Computer Programming vs Software Engineering
This talk by Russ Cox, one of the co-creators of the Go programming language at Google, is an awesome walkthrough of the rationale behind testing and some practical approaches to doing it a software engineering context.
An interesting idea that got me thinking is the distinction between programming and software engineering.
Programming is getting a software to work.
Software engineering, according to Cox, is “what happens to programming when you add time and other programmers”.
Let's unpack this a bit: By time, it refers to the expectation that a well-engineered software system is expected to work and keep working for a long time, long after the programming is done.
Toward this purpose, the code written must not only achieve the desired goal (as with programming), but also be understandable, extensible and maintainable because it will most likely have to be understood, troubleshooted and worked on by other people.
For me, it also means that while in programming there's joy to be derived in refining the code itself to achieve some abstract sense of beauty and perfection, this is a non-goal in software engineering.
In engineering, code is only the tool to achieve some end-goal and to serve some purpose to the business.
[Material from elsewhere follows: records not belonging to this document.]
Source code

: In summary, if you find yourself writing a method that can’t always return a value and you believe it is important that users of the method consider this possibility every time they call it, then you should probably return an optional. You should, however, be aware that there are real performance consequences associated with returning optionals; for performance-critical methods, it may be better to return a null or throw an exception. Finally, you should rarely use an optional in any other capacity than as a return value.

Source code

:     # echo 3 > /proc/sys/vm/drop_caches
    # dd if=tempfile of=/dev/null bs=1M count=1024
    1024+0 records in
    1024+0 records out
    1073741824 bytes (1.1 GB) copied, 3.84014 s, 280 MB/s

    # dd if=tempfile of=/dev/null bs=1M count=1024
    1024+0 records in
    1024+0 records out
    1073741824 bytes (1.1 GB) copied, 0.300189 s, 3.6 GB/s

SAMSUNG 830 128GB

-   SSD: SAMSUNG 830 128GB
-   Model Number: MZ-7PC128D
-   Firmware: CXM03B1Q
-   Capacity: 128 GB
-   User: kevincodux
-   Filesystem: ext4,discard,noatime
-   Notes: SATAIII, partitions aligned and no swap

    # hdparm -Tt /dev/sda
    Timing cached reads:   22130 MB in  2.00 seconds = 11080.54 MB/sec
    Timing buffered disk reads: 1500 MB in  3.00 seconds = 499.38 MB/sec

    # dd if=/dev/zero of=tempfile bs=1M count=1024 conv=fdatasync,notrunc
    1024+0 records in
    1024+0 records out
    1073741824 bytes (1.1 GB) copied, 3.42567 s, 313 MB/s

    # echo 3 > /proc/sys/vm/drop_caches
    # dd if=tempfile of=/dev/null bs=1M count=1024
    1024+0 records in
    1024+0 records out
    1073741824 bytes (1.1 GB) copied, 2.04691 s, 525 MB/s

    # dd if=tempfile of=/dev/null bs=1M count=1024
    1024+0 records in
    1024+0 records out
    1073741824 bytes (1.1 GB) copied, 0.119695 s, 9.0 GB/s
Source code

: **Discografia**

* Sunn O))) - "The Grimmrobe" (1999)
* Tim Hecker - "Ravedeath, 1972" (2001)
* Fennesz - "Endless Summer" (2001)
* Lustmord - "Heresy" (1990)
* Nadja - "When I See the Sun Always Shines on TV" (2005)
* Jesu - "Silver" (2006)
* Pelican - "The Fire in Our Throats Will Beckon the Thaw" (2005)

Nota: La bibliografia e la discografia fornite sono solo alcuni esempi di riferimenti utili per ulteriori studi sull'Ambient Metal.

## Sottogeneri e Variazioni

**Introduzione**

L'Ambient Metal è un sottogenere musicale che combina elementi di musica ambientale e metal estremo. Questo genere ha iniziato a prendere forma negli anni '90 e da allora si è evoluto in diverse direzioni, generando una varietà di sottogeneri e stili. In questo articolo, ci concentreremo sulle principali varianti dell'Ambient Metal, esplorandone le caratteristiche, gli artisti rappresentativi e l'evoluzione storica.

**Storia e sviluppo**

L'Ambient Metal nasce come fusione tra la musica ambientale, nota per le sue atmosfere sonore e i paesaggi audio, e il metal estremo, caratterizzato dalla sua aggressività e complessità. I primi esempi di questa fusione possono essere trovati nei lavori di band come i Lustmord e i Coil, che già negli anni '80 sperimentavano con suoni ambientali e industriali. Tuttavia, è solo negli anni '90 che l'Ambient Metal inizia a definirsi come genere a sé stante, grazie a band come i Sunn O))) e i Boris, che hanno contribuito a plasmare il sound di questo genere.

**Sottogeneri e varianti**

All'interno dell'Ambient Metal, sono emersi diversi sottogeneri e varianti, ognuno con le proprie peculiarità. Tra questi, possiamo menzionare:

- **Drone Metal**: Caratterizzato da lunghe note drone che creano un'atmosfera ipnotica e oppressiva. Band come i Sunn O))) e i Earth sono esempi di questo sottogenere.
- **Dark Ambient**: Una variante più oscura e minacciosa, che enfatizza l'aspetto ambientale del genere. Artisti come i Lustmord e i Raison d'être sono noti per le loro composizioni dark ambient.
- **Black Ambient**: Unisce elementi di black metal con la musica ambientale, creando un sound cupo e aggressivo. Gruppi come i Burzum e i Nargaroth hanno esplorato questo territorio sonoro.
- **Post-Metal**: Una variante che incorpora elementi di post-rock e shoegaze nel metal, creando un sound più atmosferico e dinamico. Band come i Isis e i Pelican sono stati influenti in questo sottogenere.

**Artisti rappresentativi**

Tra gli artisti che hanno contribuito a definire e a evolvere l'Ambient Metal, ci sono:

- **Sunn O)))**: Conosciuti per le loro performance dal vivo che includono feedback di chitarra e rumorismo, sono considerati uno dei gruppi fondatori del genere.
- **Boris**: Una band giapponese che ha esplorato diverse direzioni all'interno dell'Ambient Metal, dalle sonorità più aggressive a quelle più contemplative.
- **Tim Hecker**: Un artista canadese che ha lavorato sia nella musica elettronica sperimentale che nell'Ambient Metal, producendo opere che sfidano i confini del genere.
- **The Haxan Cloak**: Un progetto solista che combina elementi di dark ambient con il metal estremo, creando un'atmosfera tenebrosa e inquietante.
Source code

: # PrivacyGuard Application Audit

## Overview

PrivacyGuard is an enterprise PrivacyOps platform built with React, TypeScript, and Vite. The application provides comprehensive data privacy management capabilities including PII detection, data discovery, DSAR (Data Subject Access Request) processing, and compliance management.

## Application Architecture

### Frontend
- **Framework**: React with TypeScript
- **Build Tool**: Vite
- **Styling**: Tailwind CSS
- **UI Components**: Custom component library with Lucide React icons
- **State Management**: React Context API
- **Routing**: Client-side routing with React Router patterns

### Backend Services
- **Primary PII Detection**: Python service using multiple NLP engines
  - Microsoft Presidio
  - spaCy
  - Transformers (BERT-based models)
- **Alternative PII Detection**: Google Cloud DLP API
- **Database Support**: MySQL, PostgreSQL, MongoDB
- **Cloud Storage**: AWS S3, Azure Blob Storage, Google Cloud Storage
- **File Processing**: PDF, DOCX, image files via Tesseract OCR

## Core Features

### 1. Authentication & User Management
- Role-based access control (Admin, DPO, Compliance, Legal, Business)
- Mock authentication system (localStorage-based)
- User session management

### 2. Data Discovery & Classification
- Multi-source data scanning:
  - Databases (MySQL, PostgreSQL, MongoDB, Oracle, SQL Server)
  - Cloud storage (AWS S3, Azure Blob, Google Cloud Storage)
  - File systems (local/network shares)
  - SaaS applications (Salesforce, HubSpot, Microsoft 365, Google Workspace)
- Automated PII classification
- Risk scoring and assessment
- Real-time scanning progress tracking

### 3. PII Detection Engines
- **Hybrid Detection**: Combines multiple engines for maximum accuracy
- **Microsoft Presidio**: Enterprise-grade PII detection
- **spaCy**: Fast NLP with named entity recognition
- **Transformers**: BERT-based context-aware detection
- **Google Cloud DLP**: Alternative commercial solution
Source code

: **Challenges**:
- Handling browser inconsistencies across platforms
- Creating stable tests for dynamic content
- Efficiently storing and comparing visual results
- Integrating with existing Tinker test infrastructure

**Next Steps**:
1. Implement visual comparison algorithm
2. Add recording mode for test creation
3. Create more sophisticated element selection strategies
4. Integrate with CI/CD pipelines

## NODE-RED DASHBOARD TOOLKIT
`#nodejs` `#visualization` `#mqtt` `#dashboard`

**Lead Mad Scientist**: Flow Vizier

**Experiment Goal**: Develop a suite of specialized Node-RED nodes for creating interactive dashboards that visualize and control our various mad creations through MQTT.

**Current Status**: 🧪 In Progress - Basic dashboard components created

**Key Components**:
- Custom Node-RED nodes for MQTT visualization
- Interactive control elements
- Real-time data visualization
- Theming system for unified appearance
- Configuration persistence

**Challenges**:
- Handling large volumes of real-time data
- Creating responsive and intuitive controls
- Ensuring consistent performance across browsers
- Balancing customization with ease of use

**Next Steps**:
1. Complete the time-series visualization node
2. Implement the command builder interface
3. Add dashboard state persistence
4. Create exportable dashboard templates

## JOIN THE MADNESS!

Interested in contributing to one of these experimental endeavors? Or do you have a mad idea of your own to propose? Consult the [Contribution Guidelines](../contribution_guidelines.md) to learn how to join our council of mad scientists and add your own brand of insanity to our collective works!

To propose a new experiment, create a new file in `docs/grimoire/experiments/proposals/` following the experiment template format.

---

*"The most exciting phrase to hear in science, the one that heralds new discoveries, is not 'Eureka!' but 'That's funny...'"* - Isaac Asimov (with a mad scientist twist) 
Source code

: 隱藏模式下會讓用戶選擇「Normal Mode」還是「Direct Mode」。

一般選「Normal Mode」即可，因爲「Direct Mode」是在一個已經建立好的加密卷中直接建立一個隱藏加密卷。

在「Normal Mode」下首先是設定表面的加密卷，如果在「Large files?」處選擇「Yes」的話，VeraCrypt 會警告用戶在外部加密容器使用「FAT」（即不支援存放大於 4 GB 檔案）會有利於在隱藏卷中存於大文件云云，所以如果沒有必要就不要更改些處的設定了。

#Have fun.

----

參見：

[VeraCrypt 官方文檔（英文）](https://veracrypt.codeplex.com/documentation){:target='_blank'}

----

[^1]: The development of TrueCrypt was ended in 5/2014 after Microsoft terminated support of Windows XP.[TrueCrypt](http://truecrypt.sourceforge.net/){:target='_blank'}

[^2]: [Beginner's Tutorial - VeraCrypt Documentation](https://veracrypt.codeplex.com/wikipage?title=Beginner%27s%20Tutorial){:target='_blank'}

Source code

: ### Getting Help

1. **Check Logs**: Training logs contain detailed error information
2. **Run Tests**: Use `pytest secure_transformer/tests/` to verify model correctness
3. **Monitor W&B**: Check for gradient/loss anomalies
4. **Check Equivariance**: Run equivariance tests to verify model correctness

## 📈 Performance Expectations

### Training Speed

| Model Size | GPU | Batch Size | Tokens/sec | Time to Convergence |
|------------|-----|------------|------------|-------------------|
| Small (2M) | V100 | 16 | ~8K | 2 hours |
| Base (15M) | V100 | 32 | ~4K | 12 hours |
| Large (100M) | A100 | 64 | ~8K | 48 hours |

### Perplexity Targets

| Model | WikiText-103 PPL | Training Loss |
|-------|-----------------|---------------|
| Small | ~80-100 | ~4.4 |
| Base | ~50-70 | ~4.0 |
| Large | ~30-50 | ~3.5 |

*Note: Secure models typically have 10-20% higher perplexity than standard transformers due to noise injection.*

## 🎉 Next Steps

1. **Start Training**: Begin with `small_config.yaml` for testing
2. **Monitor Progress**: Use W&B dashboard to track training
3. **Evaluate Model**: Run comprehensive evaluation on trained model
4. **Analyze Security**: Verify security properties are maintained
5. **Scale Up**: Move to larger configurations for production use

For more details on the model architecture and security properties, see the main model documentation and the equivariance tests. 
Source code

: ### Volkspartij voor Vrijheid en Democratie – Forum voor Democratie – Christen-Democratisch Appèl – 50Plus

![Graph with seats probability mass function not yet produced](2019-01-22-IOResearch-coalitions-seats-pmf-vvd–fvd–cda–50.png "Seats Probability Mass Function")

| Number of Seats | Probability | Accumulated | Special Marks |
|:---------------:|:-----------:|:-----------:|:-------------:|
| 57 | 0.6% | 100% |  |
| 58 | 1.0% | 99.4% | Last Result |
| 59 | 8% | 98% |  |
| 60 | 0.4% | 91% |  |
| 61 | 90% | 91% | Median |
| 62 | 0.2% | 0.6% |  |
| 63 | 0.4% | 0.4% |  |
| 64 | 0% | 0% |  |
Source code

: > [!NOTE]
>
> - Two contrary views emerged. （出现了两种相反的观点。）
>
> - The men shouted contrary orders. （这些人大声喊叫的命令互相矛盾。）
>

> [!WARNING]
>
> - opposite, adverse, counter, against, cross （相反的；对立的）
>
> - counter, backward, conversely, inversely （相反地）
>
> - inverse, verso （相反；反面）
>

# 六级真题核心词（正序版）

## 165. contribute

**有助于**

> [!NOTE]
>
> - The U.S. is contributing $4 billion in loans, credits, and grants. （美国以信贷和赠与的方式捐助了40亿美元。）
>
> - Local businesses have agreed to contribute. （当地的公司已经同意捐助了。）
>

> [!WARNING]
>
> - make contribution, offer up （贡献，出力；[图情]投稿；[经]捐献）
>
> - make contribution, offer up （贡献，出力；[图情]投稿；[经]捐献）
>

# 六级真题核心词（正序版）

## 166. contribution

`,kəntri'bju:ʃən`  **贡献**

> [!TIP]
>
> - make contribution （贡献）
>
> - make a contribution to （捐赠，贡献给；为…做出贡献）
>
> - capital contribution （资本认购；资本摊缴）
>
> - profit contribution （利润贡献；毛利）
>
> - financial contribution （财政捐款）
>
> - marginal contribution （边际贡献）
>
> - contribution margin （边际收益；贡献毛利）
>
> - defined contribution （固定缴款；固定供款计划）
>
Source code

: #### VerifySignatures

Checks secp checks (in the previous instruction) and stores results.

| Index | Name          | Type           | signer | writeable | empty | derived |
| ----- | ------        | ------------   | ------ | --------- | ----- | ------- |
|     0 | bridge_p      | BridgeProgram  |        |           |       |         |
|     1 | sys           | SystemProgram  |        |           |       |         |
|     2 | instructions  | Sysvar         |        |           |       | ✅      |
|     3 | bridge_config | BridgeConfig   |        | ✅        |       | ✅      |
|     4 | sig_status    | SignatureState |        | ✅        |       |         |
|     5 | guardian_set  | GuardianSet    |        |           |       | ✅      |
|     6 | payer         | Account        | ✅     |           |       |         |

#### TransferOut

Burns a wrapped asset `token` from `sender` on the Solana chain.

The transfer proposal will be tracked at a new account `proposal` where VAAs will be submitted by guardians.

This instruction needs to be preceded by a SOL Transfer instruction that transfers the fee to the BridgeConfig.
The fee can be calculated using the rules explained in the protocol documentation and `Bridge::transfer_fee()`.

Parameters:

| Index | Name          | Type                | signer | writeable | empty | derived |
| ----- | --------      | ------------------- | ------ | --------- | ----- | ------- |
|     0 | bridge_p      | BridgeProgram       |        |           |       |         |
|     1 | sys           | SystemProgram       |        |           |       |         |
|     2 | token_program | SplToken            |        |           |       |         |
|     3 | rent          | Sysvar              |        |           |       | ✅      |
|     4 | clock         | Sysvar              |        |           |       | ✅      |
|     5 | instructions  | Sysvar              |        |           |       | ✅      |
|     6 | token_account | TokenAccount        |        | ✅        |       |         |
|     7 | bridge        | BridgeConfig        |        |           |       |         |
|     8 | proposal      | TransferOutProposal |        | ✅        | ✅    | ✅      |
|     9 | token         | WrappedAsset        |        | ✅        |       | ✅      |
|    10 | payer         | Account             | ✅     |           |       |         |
We, programmers, just happen to enjoy it.
As they say: “there are no perfect solutions, only trade-offs”.
On one hand, a paper on programming will attempt to generalize concepts and find truths which are universally valid or valid within a set of constrains.
On the other hand, a piece of software which is deployed to millions of users will contain a plethora of compromises and logic which looks puzzling out of context, but which was added to tackle some issue seen in practice.
Of course, there's some balance. Too many workarounds in an engineering context often leads to unintelligible and brittle code, which could be solved by some more fundamental rearrangement or abstraction.